Other Important Provisions
  • Eliminating taxation on portions of education loans that are discharged: Starting after December 31, 2020, through January 1, 2027, the bill would not count any amount discharged from a loan made for postsecondary education expenses as income, and therefore the amount would not be subject to taxation. The provision covers loans for postsecondary educational expenses, including federal student loans and certain private education loans.
  • Extending paid leave tax credit to include public sector employees: Institutions that choose to continue offering paid leave to their employees can claim a credit for March 31, 2021, to September 30, 2021. Until now, public sector employees did not qualify for the paid leave tax credit.
  • 90/10 rule for for-profit institutions: The bill alters the way federal money from sources other than the Department of Education are calculated for the 90/10 rule. Specifically, the bill would include all federal funds that are “disbursed or delivered to or on behalf of a student to be used to attend such institution” as counting on the 90 side of the calculation, including funds such as the GI Bill. This provision is subjected to negotiated rulemaking and wouldn’t come into effect until January 1, 2023.
  • State and local relief: The bill includes $350 billion for state, local, and tribal agencies to alleviate costs incurred during the health crisis. Although this funding is not directed to higher education specifically, the hope is that it helps states that may otherwise cut funding to institutions or to student aid to balance the budget.

Why This Is Important

The impact of the coronavirus epidemic on higher education is ongoing. According to the Chronicle of Higher Education, the sector has lost about 650,000 jobs since February 2020 and there is still tremendous uncertainty regarding how colleges and university will fare next year. Nevertheless, the bill is a sincere testament to federal support for higher education and hopefully will provide some much-needed relief to both campuses and students.
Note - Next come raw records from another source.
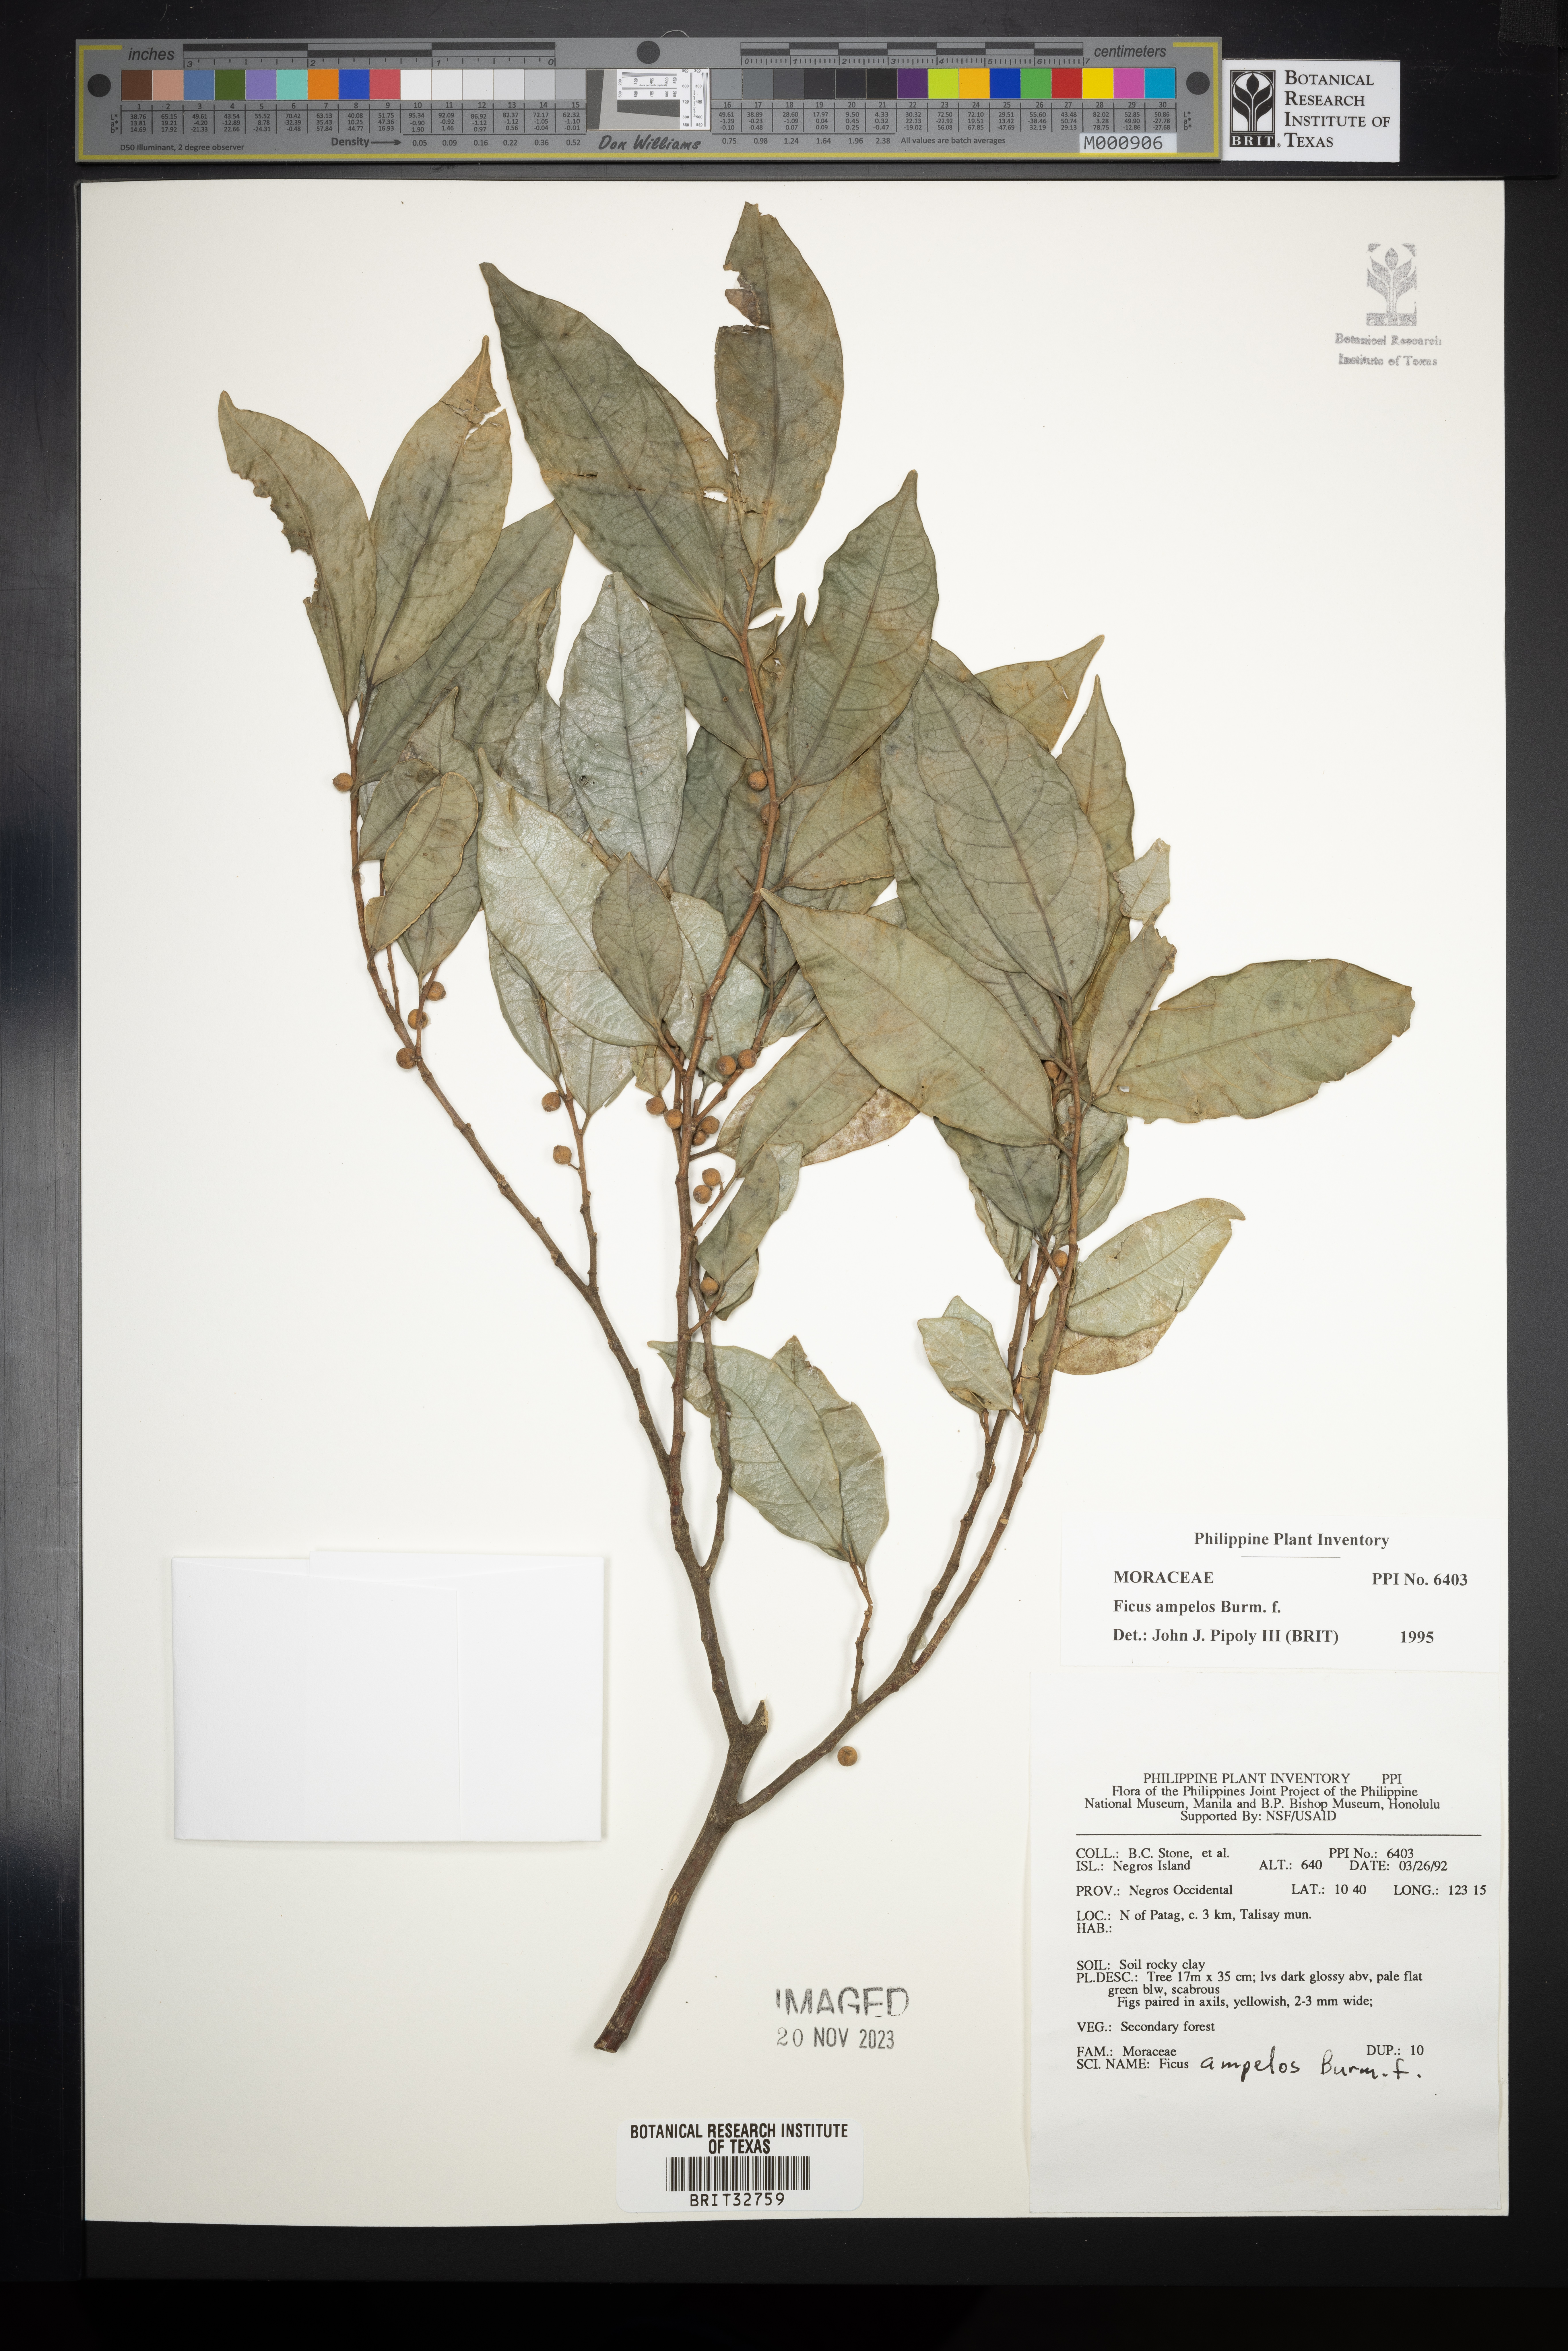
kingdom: Plantae
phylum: Tracheophyta
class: Magnoliopsida
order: Rosales
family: Moraceae
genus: Ficus
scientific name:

It is unclear whether additional funding might be included in future legislation. However, many Republican members of Congress balked at the overall price tag associated with the American Recovery Plan Act. Given that vaccine delivery is steadily improving and some states are already revising reopening plans, any additional support will likely be smaller and more targeted.

Questions for Board Members

  1. What are the most urgent needs of your institution, system, and/or foundation?
  2. Does your institution and/or institutionally related foundation qualify for a PPP or EIDL loan? Is your institution and/or institutionally related foundation eligible?
  3. What are your governing board and senior leadership team doing—or what can they do—to address the current crisis? For example, are they planning more communication such as additional meetings or calls, appointing special ad hoc committees or task forces, reconfiguring budgets (in light of refunds and lost revenue), etc.? What changes could be or are being made to the operating budget? How about next year’s budget?
  4. As a result of the pandemic, will you have to revise your enrollment strategy or projections? If so, in what ways? How might your tuition and institutional student aid strategies need to change?
  5. How might the pandemic affect the accessibility of the institution’s long-term assets held within the endowment or held and managed by an affiliated foundation? What actions, strategies, or policies might be considered to effectively utilize available funds needed in the short-term?